Why, Even with Student Debt, I’ll Choose A Startup (Or Just Build It Myself)
As I sit back and think about the people who I went to college with, an unusual amount of people are either in medical school, business school or at one of these large companies. These are extremely bright people, but they’ve settled for life in systems that are either a) broken or b) self-aggrandizing (monetarily or socially) or both. I’m personally not interested in abetting broken systems or making myself rich.
I understand that people have their own reasons for choosing the paths that they do; I personally sit on more than $20,000 worth of student debt. It is absolutely soul-crushing sometimes. But I — like the masses of people I went to school with — am also sitting on some creative thoughts. This is honestly not unique nor special.

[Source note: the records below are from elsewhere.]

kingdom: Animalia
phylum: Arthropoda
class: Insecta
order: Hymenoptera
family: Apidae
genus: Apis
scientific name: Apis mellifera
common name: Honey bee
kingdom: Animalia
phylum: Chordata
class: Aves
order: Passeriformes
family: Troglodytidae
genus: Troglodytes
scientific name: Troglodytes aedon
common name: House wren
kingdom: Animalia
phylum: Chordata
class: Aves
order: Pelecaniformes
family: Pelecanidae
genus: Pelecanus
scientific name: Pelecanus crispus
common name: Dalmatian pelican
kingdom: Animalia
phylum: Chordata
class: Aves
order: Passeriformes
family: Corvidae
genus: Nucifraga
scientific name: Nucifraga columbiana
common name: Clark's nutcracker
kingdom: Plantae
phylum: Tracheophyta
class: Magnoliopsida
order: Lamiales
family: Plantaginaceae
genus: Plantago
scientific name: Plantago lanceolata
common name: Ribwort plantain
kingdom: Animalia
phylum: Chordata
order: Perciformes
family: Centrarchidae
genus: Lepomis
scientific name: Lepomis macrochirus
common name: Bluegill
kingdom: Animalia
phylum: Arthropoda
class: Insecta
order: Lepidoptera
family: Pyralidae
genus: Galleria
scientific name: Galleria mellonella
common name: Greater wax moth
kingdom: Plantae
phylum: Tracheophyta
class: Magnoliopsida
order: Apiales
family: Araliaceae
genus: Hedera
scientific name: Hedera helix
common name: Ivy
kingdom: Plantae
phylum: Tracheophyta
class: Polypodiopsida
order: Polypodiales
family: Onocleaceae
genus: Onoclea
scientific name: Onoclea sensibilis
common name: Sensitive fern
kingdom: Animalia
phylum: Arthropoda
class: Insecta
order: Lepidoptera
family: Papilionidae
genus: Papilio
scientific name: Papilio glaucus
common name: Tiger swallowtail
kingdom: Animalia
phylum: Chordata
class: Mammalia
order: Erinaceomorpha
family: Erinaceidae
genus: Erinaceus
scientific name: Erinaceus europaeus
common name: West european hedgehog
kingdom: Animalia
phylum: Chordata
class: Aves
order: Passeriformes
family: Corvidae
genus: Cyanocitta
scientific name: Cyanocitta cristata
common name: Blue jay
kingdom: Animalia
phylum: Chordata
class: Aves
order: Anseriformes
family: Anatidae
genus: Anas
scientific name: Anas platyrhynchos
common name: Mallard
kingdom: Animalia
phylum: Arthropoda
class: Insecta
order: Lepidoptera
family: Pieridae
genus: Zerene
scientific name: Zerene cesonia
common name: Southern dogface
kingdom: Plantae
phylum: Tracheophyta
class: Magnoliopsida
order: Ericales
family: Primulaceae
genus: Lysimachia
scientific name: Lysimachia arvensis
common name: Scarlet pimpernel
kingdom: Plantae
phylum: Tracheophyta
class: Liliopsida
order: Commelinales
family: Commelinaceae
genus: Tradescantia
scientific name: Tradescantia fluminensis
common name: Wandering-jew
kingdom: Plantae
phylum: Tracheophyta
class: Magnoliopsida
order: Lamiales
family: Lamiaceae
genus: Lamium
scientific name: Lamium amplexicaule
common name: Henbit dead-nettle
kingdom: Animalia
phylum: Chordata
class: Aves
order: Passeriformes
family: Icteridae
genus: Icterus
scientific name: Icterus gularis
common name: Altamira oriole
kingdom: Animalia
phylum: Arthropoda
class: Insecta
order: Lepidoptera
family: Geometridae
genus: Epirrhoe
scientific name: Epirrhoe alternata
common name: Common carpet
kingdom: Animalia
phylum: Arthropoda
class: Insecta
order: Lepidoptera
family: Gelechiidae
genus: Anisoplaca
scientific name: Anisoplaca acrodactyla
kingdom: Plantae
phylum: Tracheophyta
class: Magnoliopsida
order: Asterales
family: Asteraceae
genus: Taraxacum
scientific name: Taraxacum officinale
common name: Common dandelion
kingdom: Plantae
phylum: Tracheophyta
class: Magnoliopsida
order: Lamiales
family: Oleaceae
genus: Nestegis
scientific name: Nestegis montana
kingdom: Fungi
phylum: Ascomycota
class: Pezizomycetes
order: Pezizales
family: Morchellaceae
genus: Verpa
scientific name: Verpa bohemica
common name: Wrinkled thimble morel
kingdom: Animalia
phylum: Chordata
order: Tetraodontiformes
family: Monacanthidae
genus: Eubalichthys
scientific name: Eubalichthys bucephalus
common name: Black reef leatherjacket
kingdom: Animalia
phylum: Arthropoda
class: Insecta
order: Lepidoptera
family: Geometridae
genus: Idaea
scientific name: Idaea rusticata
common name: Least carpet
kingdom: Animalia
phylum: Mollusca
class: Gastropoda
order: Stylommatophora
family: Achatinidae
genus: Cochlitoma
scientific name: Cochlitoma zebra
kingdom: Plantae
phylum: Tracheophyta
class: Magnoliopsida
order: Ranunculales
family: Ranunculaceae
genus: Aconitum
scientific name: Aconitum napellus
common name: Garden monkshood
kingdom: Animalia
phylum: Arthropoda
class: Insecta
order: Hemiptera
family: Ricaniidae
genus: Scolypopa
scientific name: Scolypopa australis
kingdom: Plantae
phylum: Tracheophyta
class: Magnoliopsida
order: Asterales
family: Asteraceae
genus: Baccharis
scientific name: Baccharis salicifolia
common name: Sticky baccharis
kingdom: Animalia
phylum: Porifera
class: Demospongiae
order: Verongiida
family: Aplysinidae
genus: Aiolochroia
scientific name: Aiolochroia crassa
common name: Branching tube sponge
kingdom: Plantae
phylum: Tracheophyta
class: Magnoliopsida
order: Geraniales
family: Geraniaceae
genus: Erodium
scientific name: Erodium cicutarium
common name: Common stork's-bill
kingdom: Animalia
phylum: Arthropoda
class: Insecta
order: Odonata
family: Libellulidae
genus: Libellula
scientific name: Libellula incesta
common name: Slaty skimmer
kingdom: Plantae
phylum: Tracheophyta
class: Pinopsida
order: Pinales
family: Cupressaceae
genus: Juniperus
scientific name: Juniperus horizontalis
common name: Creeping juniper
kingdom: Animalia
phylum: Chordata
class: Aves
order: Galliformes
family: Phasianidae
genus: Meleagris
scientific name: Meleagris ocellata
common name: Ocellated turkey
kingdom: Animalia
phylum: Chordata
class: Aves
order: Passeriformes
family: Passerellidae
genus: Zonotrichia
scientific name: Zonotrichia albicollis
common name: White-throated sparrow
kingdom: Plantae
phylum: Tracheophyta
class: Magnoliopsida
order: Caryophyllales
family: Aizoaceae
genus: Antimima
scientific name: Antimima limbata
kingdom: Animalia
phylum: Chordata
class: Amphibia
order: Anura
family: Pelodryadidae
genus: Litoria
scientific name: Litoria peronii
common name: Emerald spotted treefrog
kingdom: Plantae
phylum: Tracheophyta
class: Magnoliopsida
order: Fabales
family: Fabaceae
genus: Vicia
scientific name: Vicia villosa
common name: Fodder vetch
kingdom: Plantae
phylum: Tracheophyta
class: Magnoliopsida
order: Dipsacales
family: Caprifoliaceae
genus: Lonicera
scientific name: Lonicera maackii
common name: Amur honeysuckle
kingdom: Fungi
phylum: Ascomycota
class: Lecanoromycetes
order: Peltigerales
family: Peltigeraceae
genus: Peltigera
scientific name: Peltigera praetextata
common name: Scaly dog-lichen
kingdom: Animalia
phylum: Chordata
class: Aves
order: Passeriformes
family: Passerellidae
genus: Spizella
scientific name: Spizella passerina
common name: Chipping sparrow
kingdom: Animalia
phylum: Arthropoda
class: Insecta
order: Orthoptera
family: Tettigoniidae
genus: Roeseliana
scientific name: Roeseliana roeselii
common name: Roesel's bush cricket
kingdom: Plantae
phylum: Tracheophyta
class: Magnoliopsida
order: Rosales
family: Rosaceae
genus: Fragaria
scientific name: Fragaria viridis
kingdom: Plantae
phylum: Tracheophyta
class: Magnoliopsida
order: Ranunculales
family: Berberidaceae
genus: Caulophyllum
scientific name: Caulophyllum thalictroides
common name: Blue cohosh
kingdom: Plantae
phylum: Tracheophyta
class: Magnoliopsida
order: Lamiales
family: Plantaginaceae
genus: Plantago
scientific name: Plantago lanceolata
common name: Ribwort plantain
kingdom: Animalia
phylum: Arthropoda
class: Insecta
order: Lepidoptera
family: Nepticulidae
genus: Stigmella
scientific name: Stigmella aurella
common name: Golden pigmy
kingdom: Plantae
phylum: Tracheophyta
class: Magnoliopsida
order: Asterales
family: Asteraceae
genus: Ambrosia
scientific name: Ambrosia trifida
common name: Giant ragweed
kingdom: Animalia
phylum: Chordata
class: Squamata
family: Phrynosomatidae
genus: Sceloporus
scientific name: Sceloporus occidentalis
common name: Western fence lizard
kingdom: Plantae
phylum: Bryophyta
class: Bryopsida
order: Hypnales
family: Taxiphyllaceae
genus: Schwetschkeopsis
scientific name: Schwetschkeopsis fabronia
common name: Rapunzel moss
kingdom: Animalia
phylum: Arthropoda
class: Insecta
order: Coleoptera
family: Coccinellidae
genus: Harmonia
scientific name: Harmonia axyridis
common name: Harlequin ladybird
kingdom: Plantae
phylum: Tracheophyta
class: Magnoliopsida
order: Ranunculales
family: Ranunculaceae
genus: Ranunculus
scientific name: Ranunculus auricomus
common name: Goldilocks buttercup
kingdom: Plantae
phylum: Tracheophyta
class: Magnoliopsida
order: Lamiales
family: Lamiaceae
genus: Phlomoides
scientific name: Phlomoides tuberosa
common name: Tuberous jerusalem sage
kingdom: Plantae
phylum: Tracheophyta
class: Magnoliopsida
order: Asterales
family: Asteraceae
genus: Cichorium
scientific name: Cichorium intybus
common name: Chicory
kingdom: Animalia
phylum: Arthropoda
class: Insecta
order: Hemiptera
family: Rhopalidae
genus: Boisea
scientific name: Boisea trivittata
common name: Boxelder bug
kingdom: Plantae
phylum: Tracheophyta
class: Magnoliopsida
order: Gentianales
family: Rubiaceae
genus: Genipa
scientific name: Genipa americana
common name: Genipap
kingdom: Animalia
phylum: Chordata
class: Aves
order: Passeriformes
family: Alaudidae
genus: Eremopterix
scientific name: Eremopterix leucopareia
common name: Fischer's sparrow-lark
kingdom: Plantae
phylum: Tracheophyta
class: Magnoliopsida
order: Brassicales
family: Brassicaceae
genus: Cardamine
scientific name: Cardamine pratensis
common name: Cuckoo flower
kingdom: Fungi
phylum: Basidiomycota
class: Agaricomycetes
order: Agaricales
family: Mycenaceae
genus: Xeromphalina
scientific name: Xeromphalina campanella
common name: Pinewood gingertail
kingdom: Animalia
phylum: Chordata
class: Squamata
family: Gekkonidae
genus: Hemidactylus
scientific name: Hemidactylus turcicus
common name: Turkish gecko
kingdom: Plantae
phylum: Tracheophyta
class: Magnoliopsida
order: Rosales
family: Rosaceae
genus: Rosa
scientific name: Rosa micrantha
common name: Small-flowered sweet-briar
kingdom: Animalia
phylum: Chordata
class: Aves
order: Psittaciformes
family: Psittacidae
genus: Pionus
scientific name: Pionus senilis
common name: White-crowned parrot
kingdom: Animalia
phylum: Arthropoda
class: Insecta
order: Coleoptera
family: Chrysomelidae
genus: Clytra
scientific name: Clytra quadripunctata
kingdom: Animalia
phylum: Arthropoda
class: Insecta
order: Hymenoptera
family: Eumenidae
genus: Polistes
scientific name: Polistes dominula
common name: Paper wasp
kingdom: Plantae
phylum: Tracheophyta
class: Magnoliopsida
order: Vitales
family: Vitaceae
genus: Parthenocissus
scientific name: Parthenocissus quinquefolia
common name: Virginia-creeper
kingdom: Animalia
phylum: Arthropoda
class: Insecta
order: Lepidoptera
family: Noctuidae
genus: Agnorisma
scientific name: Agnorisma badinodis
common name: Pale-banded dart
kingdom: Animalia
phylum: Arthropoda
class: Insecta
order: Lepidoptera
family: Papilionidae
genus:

But, what happens to those thoughts when they wither on the vine and die? They never get known; they never even have the possibility of making a difference. I would love to see other people’s ideas come to life, not just my own. And the best opportunity we have to make that happen is to leverage the extremely large amounts of capital in the market to get us there.
Let’s Build A Rocket to the Moon
Chamath ends his rant by saying that the Apollo project was a culmination of us all working together: we had sparse federal regulations on companies, a trusted public-private sector relationship, and the “ability to explore.”

He concludes that this never-ending prism through which we envisioned all the technologies that would get us to the moon actually spawned so many new ideas through many small startups. The carry-on effect has been that it got us into space, on the moon, back again, and maybe even more.
The term “rocketship” is used a lot in the startup world. But, I want to reclaim it. I hope that the days are gone where we “ride rocketships of growth” to exceedingly high evaluations, and we ride those same rocketships to exceedingly valued market solutions to things cynics and skeptics say we can never solve: cancer, education for all, and climate change. The rocketships are out there, but they shouldn’t be deconstructed before the parts have reached to the hangar.